== Excerpted passage ==

Welcome to the Million Dollar Journey September 2011 Net Worth Update – The Volatility Continues Edition. For those of you new to Million Dollar Journey, a monthly net worth update is typically posted near the end of the month (or beginning of the next) to track the progress of my journey to one million in net worth, hopefully by the time I’m 35 years old (end of 2014). If you would like to follow my journey, you can get my updates sent directly to your email or you can sign up for the Money Tips Newsletter.
Before I start with the update, I’d like to take a moment to pay my respects to Fraser Smith. Mr. Smith, the man who popularized The Smith Manoeuvre, passed away in late Sept 2011. Although Mr. Smith did not invent the strategy of leveraging your home to invest, he popularized the strategy, and empowered investors who had the risk tolerance. In fact, the Smith Manoeuvre strategy was one of the first strategies that I wrote about (and implemented) when I started Million Dollar Journey in 2006. There is no doubt that the Smith Manoeuvre will live on in the personal finance world for many generations to come.
August was the beginning of significant volatility in the market and has continued through September. It’s kinda painful checking in on portfolios when the markets are in a tail spin, but it’s also helpful for testing risk tolerance. For me (and a lot of you), there’s quite a few years remaining until retirement, and with a significant drop in portfolio value, all I see are buying opportunities. We have added to the family RESP, added a couple of positions to the leveraged portfolio, and purchased a small amount of a US large cap dividend stock. For those of you with the same train of thought, what investment opportunities do you have your eye on?

== Brief ==
Please write the next part of the September 2011 net worth update, picking up right after its final sentence. The data comes from a separate, unrelated source.

== Dataset entries ==
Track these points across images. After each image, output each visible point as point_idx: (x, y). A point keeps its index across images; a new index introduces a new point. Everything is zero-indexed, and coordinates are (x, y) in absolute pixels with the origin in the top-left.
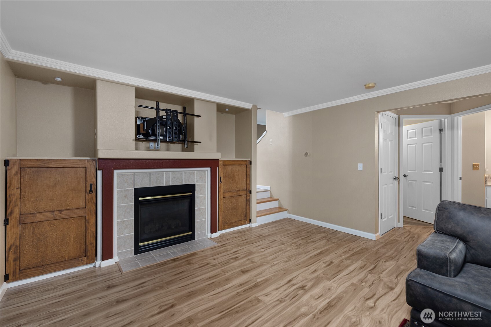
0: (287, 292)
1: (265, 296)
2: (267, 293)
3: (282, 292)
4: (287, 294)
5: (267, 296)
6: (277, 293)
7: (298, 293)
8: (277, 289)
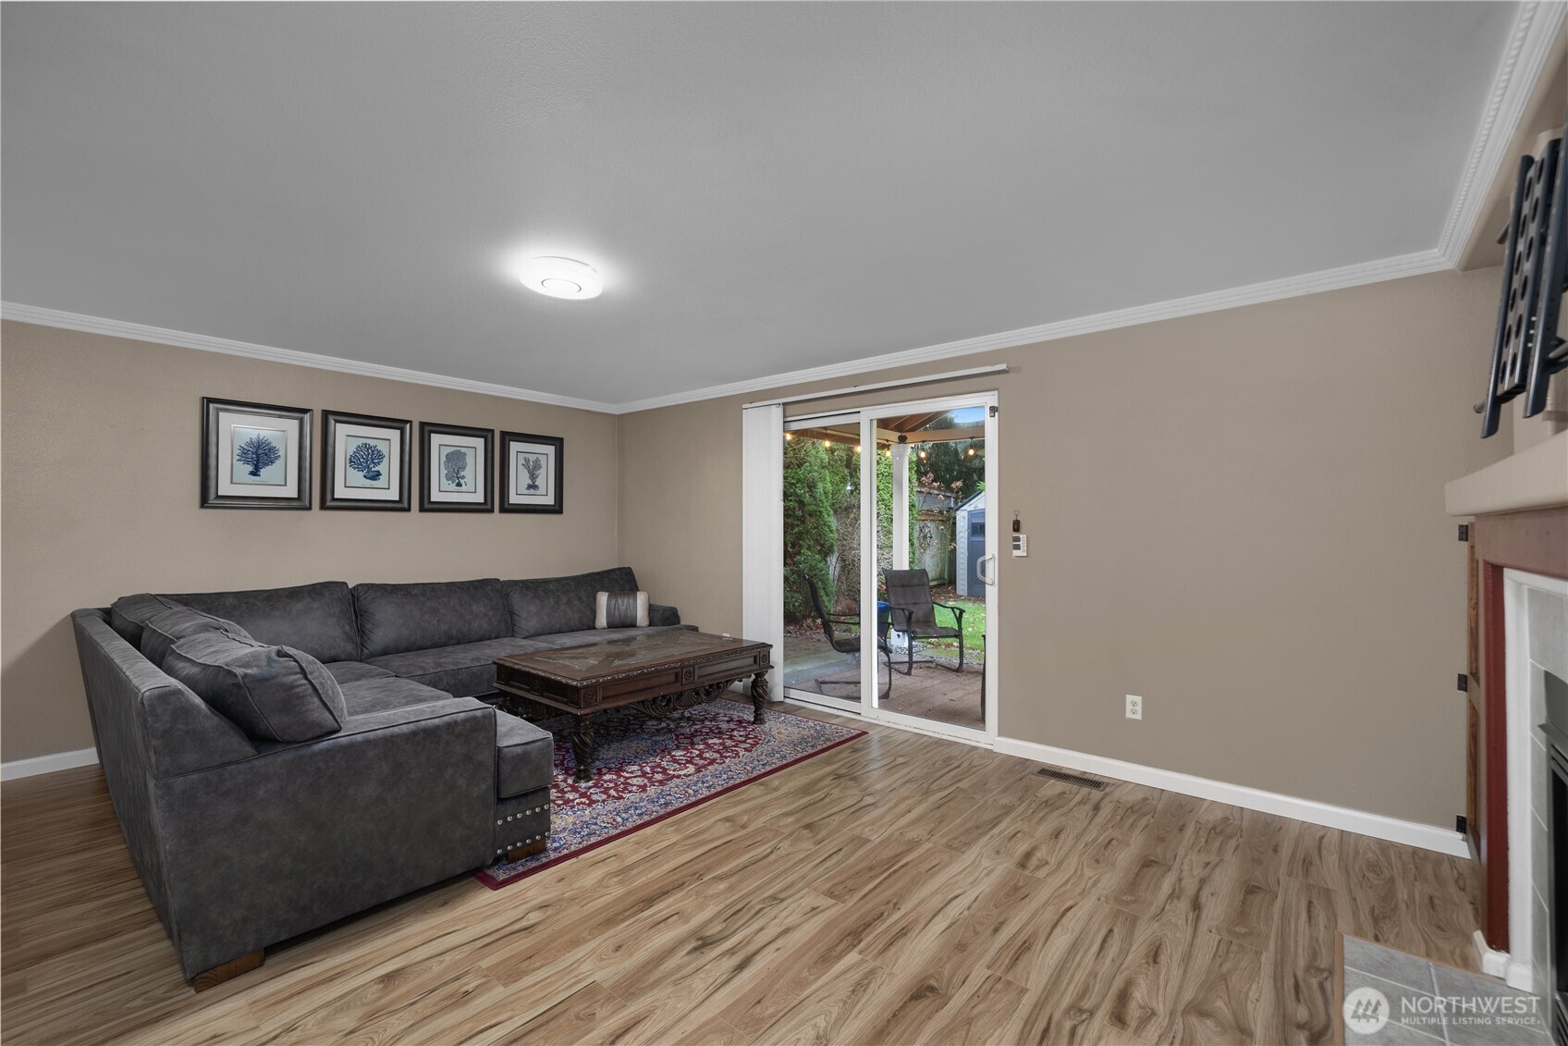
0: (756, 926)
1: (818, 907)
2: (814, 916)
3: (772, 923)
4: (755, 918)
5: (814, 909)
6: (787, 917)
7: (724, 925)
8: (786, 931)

==

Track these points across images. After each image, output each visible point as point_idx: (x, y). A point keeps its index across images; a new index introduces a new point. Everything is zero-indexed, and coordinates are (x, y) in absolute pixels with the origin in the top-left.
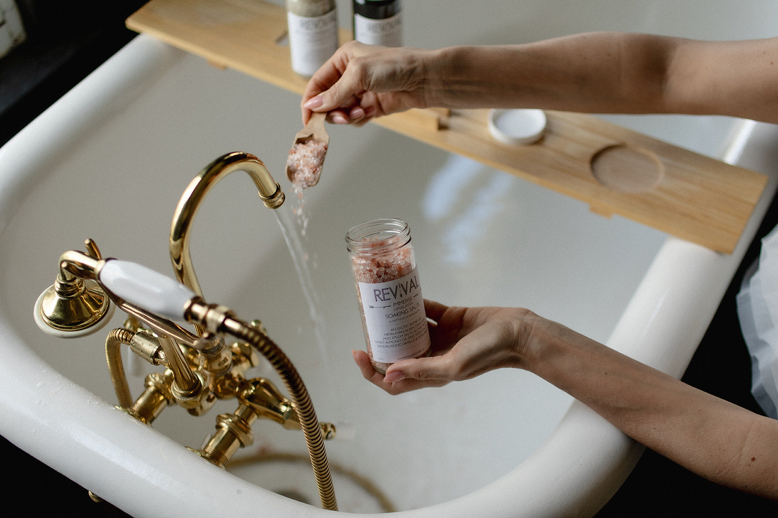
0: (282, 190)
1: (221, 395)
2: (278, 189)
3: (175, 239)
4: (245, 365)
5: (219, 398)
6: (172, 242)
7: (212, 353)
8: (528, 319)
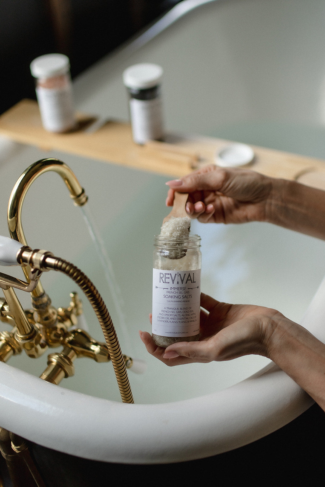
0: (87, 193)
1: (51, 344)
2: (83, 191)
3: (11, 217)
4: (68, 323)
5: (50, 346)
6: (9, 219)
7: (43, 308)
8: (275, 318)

* * *

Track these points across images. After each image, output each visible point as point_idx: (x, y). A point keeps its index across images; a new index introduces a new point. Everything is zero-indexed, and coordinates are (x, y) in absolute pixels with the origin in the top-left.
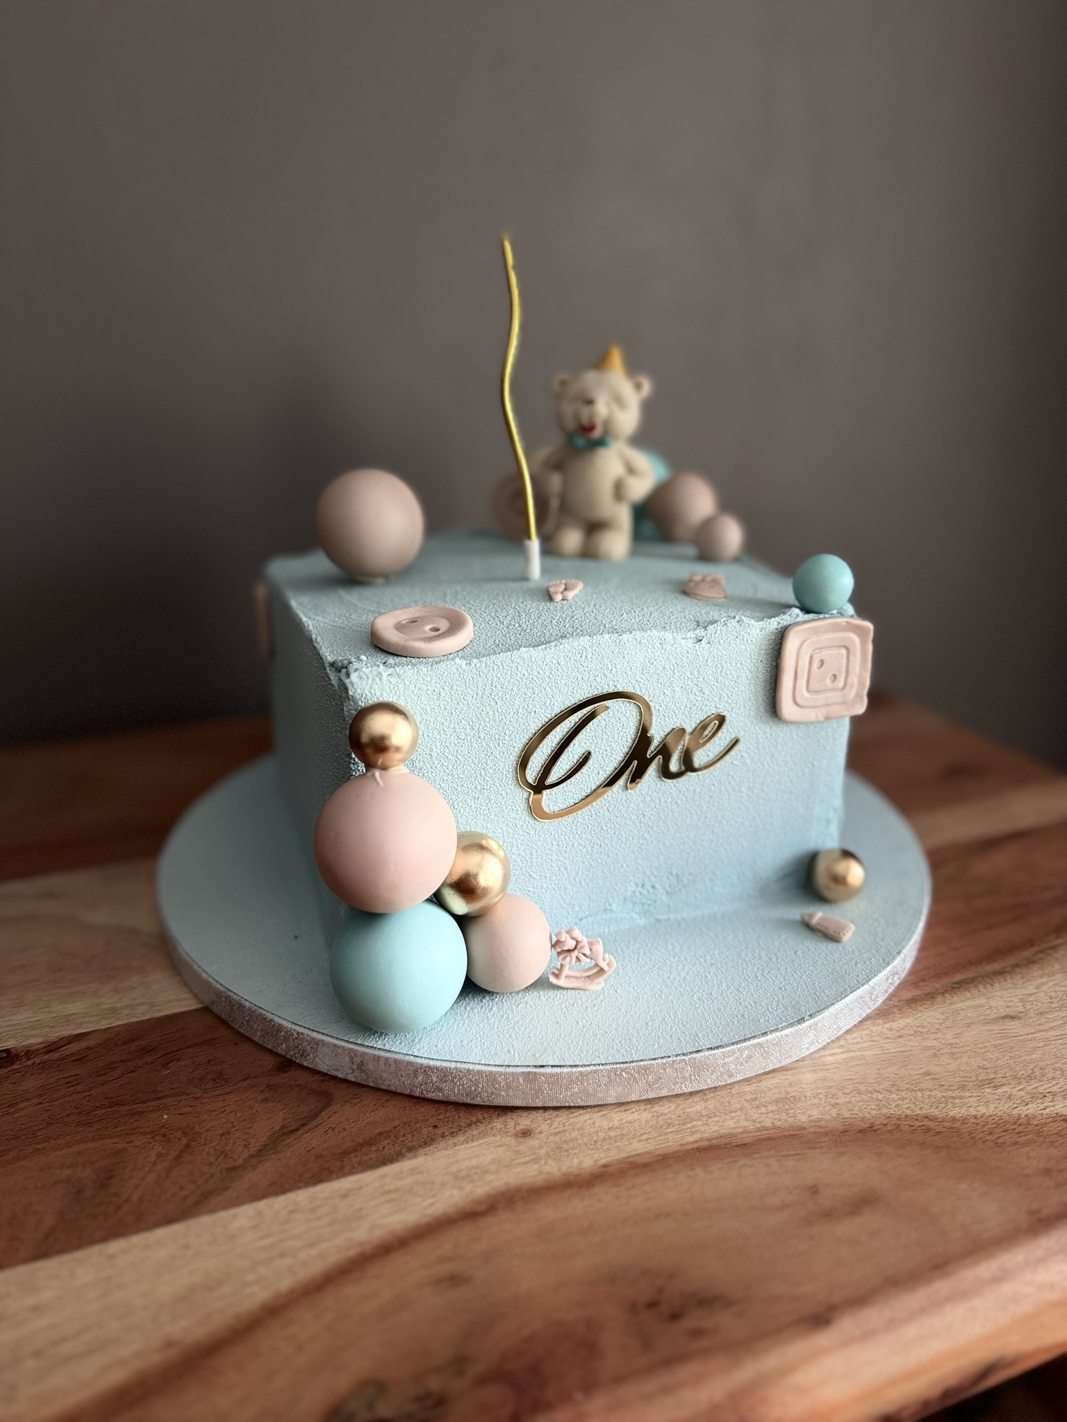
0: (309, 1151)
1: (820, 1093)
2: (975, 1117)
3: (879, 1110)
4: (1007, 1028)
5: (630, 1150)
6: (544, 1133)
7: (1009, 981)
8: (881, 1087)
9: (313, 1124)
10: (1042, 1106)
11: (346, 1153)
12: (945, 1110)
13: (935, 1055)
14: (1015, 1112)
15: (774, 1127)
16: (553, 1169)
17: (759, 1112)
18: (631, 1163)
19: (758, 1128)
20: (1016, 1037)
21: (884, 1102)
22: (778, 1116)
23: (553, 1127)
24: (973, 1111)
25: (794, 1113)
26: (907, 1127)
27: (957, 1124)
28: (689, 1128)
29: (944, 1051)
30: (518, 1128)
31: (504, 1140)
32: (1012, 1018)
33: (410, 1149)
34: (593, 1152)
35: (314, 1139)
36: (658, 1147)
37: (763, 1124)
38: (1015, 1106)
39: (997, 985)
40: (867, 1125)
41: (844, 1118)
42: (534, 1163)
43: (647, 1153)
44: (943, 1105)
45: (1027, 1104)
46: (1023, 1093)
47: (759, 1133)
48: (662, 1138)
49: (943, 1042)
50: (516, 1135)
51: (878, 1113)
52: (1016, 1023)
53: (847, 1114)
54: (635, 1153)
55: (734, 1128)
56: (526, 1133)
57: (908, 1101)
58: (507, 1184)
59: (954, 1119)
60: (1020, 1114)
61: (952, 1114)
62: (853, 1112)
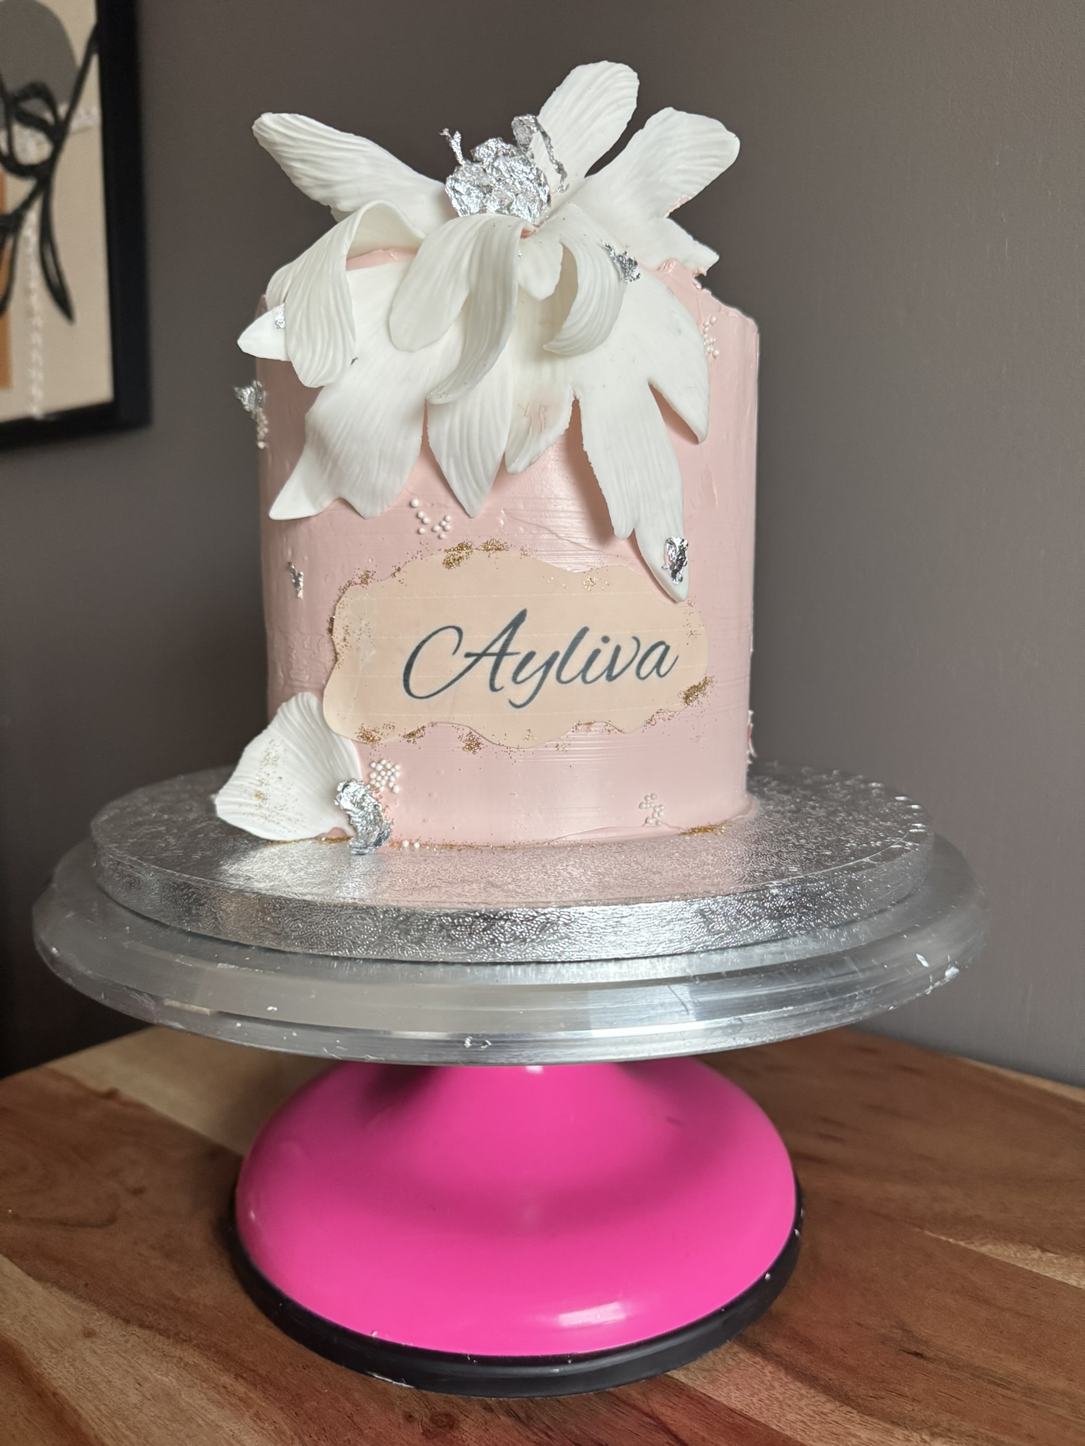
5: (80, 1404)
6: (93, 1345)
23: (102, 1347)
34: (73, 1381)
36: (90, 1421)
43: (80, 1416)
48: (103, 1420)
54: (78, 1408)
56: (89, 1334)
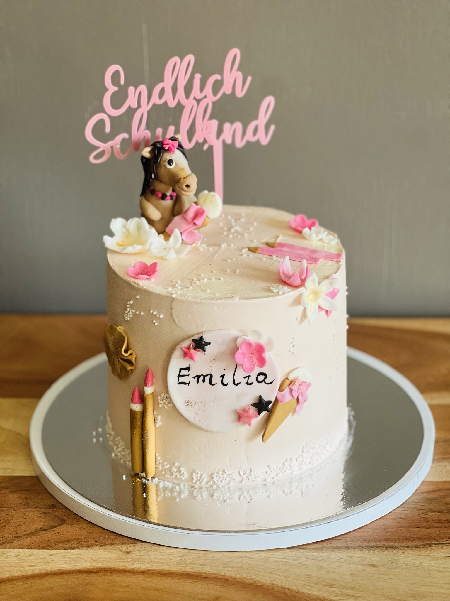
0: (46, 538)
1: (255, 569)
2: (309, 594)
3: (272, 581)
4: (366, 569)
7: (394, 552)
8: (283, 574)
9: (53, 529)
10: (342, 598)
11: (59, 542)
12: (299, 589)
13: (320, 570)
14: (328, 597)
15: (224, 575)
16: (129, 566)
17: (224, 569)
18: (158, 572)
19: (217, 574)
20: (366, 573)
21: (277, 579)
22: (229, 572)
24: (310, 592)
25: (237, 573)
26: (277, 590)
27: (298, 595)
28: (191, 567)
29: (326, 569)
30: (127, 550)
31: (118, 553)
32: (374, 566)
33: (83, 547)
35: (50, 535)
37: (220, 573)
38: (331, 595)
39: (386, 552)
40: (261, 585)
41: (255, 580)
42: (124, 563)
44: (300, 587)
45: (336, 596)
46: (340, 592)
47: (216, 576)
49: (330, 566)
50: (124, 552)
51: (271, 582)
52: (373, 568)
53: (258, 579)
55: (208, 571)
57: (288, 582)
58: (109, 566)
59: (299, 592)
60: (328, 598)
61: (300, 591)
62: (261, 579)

== Output below ==
Investment performance really dragged down overall net worth which has resulted the second negative month in a row. Fortunately, our savings amount buffered the losses a little and we still remain up +10.6% year to date. Hopefully the last quarter of the year will bring some gains!
On to the numbers:
Assets: $ 640,448.00 (-0.53%)
- Cash: $4,500 (+0.00%)
- Savings: $56,000 (+9.80%)
- Registered/Retirement Investment Accounts (RRSP): $111,000(-3.48%)
- Tax Free Savings Accounts (TFSA): $28,500 (-5.00%)
- Defined Benefit Pension: $36,000 (+1.12%)
- Non-Registered Investment Accounts: $29,600 (+1.02%)
- Smith Manoeuvre Investment Account: $83,100 (-4.15%)
- Principal Residence: $291,748 (+0.00%) (purchase price adjusted for inflation annually)
Liabilities: $81,100 (+0.25%)
- Principal Residence Mortgage (readvanceable): $0 (0.00%) (Paid off in 2010!)
- Investment LOC balance: $81,100 (+0.25%)
Total Net Worth: ~$559,348 (-0.64%)
- Started 2011 with Net Worth: $505,800
- Year to Date Gain/Loss: +10.59%
Some quick notes and explanations to net worth questions I get often:
The $4,500 cash are held in chequing accounts to meet the minimum balance so that we pay no fees (accounting for regular bill payments – ie. our credit card bill). Yes, we do hold no fee accounts also, but I find value in having an account with a full service bank as the relationship with a banker has proven useful.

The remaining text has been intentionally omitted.